Tonight I gave a presentation at the BAGIM meeting in Boston. The abstract is below together with the embedded presentation from Slideshare
ChemSpider – Is This The Future of Linked Chemistry on the Internet?
ChemSpider was developed with the intention of aggregating and indexing available sources of chemical structures and their associated information into a single searchable repository and making it available to everybody, at no charge.

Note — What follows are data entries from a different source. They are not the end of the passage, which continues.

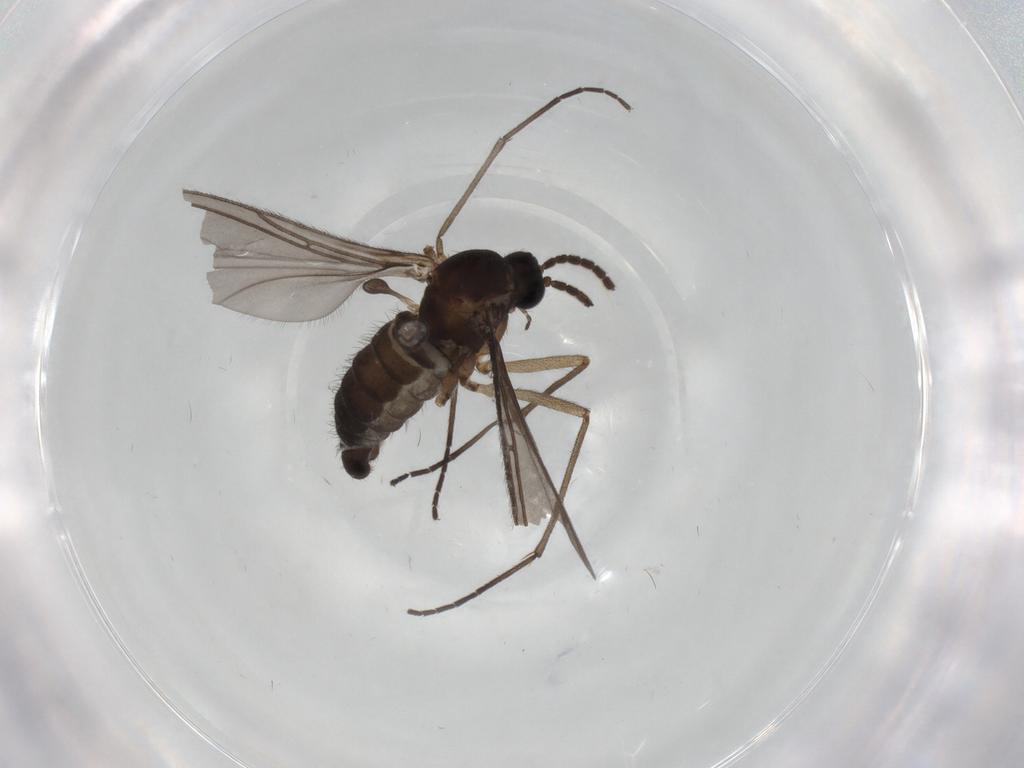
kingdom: Animalia
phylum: Arthropoda
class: Insecta
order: Diptera
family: Sciaridae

There are now hundreds of chemical structure databases such as literature data, chemical vendor catalogs, molecular properties, environmental data, toxicity data, analytical data etc. and no single way to search across them. Despite the diversity of databases available online their inherent quality, accuracy and completeness is lacking in many regards. ChemSpider was established to provide a platform whereby the chemistry community could contribute to cleaning up the data, improving the quality of data online and expanding the information available to include data such as reaction syntheses, analytical data and experimental properties. ChemSpider has now grown into a database of almost 25 million chemical substances, grows daily, and is integrated with over 400 sources, many of these directly supporting the Life Sciences. This presentation will provide an overview of our efforts to improve the quality of data online, to provide a foundation for a linked web for chemistry and to provide access to a set online tools and services to support access to these data.